January 19th, 2012 | Comments (0)

Let’s Get Emotional! Embracing Your Empathic Genius

Sunday, February 12th thru Friday, February 17th, 2012 with Karla McLaren at Kripalu Retreat Center in the Berkshires of Western Massachusetts!

photo of grove at Kripalu

A quiet grove at Kripalu

People are always telling us not to get emotional, but did you know that your emotions bring you the gifts of intuition, clarity, decisiveness, the capacity to set effective boundaries, the ability to communicate and relate with others, and the ability to amend unworkable behaviors and heal deep psychological wounds?

In The Language of Emotions, I introduce you to the genius of your emotions and teach you specific skills to help you identify, welcome, and work with all of them. In this week-long retreat, you and your emotions will experience a safe and welcoming “empathic sleepover camp” where emotional awareness, deep relaxation, and healing laughter will help you translate the language of your own emotions into tangible and useful wisdom.

You’ll learn empathic mindfulness practices to help you define, ground, and center yourself in a hectic and non-empathic world, empathic relationship practices to help you increase empathy and deepen communication with your loved ones, and specific ways to skillfully engage with every emotion you have.

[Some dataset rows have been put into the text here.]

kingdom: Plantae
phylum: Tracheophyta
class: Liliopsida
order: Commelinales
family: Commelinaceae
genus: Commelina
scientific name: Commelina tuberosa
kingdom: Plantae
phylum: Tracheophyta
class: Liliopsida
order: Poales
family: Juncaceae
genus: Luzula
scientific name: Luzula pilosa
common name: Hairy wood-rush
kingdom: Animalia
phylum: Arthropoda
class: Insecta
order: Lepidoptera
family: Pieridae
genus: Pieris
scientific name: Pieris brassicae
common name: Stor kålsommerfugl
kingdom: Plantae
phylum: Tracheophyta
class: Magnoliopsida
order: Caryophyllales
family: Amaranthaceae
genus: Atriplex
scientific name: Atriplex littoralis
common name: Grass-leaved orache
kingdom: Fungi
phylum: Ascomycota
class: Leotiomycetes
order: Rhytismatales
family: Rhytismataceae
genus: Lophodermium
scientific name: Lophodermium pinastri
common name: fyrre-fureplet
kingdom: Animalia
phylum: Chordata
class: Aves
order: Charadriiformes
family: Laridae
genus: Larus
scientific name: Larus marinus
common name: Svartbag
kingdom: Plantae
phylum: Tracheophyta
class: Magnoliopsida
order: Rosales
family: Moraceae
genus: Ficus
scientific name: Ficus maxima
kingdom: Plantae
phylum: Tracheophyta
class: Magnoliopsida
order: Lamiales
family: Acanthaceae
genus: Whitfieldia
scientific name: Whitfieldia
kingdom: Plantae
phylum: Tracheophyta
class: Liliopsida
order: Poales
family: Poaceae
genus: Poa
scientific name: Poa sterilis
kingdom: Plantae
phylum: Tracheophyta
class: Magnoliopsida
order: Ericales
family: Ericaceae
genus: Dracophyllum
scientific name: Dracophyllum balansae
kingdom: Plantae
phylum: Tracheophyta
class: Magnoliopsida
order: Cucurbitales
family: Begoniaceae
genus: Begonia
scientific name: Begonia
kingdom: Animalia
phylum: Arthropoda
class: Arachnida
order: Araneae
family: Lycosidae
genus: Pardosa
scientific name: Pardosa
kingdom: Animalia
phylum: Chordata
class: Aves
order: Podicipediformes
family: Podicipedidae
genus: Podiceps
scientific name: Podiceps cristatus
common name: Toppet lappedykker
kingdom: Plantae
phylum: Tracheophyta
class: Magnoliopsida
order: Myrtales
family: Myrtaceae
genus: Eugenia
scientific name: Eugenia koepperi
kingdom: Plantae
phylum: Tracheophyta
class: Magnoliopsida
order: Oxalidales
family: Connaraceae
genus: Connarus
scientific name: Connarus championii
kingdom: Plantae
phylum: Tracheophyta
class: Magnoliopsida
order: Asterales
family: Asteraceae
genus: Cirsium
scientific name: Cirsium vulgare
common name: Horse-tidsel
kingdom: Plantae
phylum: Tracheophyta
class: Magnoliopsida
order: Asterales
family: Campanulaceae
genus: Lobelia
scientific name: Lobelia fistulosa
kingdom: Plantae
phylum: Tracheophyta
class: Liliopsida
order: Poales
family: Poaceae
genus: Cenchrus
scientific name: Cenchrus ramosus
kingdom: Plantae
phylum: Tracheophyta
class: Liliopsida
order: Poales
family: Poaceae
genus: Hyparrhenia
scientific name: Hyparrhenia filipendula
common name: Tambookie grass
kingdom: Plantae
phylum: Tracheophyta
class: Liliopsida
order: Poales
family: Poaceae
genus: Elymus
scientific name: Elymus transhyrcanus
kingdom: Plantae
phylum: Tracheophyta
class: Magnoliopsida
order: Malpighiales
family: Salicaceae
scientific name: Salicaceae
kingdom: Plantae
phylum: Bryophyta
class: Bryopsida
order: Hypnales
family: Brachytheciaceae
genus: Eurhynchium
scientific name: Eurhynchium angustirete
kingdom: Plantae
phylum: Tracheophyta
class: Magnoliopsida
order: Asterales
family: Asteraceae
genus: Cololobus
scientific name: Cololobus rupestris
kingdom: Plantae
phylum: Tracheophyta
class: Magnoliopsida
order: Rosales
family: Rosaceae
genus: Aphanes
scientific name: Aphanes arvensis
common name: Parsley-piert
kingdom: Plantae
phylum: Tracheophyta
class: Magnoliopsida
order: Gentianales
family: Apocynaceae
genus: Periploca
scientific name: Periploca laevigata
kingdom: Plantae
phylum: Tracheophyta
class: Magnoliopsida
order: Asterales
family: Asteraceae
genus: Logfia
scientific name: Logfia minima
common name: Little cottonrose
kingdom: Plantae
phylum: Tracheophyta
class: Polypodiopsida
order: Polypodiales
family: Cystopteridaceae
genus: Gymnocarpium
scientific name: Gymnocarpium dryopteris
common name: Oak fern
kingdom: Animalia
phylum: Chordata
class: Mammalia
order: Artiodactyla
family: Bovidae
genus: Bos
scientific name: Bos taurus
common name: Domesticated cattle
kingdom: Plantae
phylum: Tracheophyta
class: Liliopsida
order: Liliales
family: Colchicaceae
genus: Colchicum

Special activities include:

  • Emotion Theater, a fun opportunity to explore emotions with the help of other empaths
  • A Shadow Walk to help you learn to deal brilliantly with hatred, and
  • A Grief Ritual to help you mourn your losses

Come and explore your emotional awareness and your empathic genius … safely, enjoyably, and with lots of support!

photo of the grounds at Kripalu

A lovely original building on Kripalu grounds

At Kripalu’s gorgeous Berkshires retreat center, you’ll find healthy organic meals, wonderful views, and the opportunity to relax, get back to nature, and take excellent care of yourself. Kripalu is a nationally celebrated center for yoga and health, and every day’s schedule includes space for free classes in yoga, dance, movement, and health awareness. Kripalu also has wonderful spa treatments, massages, facials, and more. It’s a place to visit every year — or even more than once a year — to renew, restore yourself, learn new skills, eat healthy food, meet lovely people, and recharge your batteries. Heaven!